_Provided text_
○ ○ ○ ○ ○
 growing "privatization of knowledge".  He noted that many universities,
 including MIT, see the Internet as a means of delivering revenue-generating
 distance education.
     But, he said, "we also need to take advantage of the tremendous power of
 the Internet to build on the tradition at MIT and in American higher education
 of open dissemination of educational materials and innovations in teaching."
     The project would begin as a large-scale pilot program over the next two
 years, starting with the design of the software and services needed to support
 such a large endeavor, as well as protocols to monitor and assess its
 utilization by faculty and students at MIT and throughout the world.  By the
 end of the two-year period, it is expected that materials for more than 500
 courses would be available on the MIT OCW site.
     MIT sees a variety of benefits coming from the MIT OpenCourseWare project:
 
     * Institutions around the world could make direct use of the MIT OCW
       materials as reference and sources for curriculum development.  These
       materials might be of particular value in
 
     * developing countries that are trying to expand their higher education
       systems rapidly.
 
     * Individual learners could draw upon the materials for self-study or
       supplementary use.
 
     * The MIT OCW infrastructure could serve as a model for other institutions
       that choose to make similar content open and available.
 
     * Over time, if other universities adopt this model, a vast collection of
       educational resources will develop and facilitate widespread exchange of
       ideas about innovative ways to use those resources in teaching and
       learning.
 
     * MIT OCW will serve as a common repository of information and channel of
       intellectual activity that can stimulate educational innovation and
       cross-disciplinary educational ventures.
 
     The program will continue the tradition of MIT's leadership in educational
 innovation, as exemplified by the engineering science revolution in the 1960s.
 At that time, MIT engineering faculty radically revised their curricula and
 produced new textbooks that brought the tools of modern science, mathematics,
 and computing into the core of the engineering curriculum.  As their students
 joined the engineering faculties of universities throughout the country, they
 took with them their own course notes from MIT, and spread the new approach to
 engineering education.
     In similar spirit, but with new technologies, MIT OpenCourseWare will make
 it possible to quickly disseminate new knowledge and educational content in a
 wide range of fields.   President Vest commented that the idea of
 OpenCourseWare is particularly appropriate for a research university such as
 MIT, where ideas and information move quickly from the laboratory into the
 educational program, even before they are published in textbooks.
○ ○ ○ ○ ○
_Task statement_
According to the excerpt on MIT OpenCourseWare, the new textbooks from the 1960s brought the tools of which disciplines into the core of the engineering curriculum? List each one. The material that follows is separate from the excerpt on MIT OpenCourseWare.
○ ○ ○ ○ ○
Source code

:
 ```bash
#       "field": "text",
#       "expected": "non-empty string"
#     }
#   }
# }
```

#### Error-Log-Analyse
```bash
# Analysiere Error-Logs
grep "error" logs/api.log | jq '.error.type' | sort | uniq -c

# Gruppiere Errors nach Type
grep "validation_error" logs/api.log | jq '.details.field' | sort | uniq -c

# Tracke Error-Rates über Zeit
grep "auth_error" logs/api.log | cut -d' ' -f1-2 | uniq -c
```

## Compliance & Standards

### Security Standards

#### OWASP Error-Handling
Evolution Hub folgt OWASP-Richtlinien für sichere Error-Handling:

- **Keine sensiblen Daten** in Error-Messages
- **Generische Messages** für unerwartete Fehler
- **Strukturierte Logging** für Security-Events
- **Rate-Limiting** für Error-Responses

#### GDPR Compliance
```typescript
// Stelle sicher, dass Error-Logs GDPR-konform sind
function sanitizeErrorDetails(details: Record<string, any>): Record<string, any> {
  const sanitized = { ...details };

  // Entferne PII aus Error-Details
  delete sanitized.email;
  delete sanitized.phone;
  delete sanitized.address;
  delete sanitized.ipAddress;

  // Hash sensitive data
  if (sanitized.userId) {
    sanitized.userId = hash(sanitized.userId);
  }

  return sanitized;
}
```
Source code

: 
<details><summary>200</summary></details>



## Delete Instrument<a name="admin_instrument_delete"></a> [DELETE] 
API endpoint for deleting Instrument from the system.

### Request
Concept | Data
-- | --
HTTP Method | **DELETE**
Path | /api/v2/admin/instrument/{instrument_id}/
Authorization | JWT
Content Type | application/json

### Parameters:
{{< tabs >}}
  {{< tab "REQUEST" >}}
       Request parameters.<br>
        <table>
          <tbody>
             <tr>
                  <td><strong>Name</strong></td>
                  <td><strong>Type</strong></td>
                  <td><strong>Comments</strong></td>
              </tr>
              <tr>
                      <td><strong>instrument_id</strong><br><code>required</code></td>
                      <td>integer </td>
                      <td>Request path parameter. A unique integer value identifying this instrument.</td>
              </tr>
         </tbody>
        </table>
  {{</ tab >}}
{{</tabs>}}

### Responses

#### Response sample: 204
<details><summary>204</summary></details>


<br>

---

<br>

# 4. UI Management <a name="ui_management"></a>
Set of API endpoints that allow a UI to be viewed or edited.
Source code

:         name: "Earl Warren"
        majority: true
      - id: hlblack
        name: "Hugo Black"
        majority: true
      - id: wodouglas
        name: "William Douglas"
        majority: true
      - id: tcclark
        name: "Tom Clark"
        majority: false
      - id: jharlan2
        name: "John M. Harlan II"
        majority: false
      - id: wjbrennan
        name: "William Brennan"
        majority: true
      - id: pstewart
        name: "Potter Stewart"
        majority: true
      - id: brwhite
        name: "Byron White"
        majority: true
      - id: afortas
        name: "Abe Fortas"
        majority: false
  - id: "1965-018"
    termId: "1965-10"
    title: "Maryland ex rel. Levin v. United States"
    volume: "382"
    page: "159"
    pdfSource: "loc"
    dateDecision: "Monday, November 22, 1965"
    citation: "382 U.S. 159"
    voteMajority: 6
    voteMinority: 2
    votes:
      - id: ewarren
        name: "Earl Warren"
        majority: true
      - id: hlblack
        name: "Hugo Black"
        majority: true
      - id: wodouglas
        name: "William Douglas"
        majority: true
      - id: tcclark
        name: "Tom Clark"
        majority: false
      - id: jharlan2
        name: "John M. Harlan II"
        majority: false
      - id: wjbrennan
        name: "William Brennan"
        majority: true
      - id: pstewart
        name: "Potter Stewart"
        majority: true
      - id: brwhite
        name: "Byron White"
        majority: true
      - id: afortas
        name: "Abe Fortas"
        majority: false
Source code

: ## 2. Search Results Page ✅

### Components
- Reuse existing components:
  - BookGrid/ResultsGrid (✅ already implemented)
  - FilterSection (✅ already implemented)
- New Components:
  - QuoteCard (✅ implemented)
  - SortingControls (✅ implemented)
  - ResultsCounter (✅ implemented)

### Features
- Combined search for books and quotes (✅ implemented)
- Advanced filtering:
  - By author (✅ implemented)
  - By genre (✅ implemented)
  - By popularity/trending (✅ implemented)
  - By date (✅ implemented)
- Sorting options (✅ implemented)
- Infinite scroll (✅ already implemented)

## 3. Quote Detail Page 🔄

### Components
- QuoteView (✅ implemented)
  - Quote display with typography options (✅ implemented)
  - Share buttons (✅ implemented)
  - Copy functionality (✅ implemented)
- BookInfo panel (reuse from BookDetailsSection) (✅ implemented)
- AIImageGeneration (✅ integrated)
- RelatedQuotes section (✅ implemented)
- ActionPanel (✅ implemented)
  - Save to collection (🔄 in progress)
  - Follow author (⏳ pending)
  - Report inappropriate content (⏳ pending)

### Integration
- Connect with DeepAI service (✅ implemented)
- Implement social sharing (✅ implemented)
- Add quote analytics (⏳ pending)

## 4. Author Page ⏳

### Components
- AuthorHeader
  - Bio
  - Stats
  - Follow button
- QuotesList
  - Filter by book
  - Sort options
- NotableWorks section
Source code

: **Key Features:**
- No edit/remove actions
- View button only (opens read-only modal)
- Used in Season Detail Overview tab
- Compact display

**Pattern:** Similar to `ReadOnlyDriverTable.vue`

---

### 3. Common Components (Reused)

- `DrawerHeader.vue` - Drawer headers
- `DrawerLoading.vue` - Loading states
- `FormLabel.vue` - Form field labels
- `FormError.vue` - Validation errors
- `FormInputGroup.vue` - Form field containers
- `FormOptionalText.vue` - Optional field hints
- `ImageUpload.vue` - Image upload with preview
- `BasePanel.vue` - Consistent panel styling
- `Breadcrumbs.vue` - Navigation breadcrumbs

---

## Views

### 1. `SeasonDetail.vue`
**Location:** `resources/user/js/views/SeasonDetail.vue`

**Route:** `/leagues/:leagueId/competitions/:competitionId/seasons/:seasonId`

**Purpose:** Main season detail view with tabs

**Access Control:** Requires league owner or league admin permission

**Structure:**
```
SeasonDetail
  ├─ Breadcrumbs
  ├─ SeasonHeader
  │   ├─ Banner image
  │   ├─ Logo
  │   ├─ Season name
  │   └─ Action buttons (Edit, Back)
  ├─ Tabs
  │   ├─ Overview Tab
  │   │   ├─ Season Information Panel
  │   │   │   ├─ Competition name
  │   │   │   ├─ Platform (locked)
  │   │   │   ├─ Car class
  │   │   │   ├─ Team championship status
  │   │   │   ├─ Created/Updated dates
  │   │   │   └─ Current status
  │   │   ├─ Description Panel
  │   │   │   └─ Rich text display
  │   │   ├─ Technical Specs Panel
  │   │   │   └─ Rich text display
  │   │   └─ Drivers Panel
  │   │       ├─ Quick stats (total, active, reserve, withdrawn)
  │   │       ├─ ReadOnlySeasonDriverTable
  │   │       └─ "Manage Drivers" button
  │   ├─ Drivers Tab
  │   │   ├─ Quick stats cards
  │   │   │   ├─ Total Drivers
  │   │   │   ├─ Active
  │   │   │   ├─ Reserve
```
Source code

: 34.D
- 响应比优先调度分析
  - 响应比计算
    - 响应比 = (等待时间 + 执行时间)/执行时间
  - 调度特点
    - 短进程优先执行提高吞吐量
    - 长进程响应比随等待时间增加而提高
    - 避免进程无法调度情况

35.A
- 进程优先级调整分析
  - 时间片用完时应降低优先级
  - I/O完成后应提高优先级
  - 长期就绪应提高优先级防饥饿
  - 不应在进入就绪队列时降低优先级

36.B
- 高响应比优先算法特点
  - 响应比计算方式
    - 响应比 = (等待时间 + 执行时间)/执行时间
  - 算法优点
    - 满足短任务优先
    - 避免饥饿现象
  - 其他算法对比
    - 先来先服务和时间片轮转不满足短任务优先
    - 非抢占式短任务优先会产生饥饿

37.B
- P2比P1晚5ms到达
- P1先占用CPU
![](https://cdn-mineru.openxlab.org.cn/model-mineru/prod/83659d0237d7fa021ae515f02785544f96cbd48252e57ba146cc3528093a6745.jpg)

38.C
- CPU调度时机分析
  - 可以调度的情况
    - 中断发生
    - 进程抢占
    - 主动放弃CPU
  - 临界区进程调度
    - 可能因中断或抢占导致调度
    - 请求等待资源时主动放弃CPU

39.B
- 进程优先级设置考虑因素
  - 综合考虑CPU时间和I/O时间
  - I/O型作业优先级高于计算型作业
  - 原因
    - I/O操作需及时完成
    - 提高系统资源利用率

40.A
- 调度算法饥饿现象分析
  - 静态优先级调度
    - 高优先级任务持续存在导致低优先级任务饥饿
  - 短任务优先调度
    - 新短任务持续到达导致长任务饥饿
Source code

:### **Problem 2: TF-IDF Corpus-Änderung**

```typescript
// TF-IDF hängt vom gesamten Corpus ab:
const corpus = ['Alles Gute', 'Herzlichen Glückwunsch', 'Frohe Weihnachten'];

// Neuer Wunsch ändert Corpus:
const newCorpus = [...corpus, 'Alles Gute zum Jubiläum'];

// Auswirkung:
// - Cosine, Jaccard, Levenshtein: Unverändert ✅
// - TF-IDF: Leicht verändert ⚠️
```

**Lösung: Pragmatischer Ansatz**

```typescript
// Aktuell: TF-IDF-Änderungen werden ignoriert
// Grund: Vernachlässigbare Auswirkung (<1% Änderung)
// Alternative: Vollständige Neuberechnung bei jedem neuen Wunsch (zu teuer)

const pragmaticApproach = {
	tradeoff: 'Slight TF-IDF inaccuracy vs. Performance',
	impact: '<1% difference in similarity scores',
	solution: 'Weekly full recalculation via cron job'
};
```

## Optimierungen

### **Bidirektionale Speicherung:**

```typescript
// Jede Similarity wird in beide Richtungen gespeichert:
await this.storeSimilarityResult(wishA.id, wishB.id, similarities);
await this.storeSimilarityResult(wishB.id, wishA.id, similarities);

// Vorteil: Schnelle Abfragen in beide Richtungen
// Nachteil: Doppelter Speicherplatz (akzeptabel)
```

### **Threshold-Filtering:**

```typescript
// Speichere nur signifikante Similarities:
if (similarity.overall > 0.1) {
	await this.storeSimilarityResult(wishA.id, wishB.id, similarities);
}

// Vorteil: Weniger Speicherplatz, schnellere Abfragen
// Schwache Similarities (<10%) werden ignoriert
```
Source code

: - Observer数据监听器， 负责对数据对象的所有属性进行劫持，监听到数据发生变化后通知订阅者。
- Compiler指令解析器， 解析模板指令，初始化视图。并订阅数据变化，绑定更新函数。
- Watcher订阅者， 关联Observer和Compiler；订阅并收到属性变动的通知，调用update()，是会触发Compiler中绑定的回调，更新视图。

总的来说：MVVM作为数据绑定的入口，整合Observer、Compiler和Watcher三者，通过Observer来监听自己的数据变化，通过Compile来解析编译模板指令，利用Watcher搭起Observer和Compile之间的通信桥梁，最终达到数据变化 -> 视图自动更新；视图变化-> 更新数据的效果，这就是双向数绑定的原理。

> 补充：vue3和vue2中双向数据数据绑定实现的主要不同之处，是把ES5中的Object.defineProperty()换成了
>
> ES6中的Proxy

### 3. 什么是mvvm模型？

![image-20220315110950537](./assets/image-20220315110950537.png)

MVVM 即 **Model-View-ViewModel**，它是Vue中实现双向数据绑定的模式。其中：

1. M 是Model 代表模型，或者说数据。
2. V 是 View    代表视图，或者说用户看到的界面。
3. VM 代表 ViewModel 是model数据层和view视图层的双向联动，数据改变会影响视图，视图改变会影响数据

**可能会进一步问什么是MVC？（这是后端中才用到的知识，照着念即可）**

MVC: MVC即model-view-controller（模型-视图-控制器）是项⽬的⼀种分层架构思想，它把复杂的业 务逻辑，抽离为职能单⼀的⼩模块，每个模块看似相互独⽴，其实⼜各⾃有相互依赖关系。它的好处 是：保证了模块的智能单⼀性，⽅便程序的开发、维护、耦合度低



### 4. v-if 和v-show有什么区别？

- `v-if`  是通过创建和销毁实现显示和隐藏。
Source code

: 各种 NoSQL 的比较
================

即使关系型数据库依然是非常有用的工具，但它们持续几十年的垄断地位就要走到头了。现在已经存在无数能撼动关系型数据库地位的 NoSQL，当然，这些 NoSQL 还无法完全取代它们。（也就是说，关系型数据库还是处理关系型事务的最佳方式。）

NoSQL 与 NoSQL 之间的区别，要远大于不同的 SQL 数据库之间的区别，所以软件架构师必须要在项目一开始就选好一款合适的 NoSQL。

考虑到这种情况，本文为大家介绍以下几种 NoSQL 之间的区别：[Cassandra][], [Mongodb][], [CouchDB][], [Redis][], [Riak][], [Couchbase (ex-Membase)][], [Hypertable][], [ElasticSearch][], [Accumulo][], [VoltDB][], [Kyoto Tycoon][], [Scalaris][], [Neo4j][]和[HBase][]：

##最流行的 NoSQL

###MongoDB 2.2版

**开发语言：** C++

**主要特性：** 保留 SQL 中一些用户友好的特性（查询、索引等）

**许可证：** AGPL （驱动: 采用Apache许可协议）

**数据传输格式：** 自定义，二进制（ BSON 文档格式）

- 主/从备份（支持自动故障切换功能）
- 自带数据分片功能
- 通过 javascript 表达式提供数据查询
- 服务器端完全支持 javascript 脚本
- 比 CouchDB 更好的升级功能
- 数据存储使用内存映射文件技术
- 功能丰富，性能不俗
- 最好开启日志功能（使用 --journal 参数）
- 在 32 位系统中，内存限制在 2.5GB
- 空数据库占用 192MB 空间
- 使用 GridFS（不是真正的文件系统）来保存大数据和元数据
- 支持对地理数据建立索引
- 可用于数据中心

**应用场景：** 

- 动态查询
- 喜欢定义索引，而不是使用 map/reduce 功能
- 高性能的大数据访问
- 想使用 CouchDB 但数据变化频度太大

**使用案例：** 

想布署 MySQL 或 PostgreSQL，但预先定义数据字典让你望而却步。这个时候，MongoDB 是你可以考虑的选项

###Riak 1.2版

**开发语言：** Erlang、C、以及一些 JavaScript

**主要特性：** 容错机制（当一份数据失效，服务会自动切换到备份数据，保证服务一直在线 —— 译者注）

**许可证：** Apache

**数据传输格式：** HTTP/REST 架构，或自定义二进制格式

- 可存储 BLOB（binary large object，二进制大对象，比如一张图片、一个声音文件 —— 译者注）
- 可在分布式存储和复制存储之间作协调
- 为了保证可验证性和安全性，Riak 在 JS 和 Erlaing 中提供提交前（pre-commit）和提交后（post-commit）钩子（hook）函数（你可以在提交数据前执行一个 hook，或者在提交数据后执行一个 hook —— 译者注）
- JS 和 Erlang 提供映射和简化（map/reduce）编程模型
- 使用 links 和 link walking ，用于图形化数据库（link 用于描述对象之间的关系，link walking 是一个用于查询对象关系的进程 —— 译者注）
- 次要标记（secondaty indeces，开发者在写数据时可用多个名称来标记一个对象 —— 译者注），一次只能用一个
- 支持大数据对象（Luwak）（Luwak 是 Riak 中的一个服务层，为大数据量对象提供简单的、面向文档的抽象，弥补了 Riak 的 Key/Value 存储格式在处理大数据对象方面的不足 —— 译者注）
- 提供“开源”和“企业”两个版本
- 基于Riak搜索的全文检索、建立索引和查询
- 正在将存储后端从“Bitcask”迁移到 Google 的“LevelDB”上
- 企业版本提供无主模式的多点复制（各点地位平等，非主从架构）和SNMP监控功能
○ ○ ○ ○ ○
_Result of the exercise_
- Modern science
- Mathematics
- Computing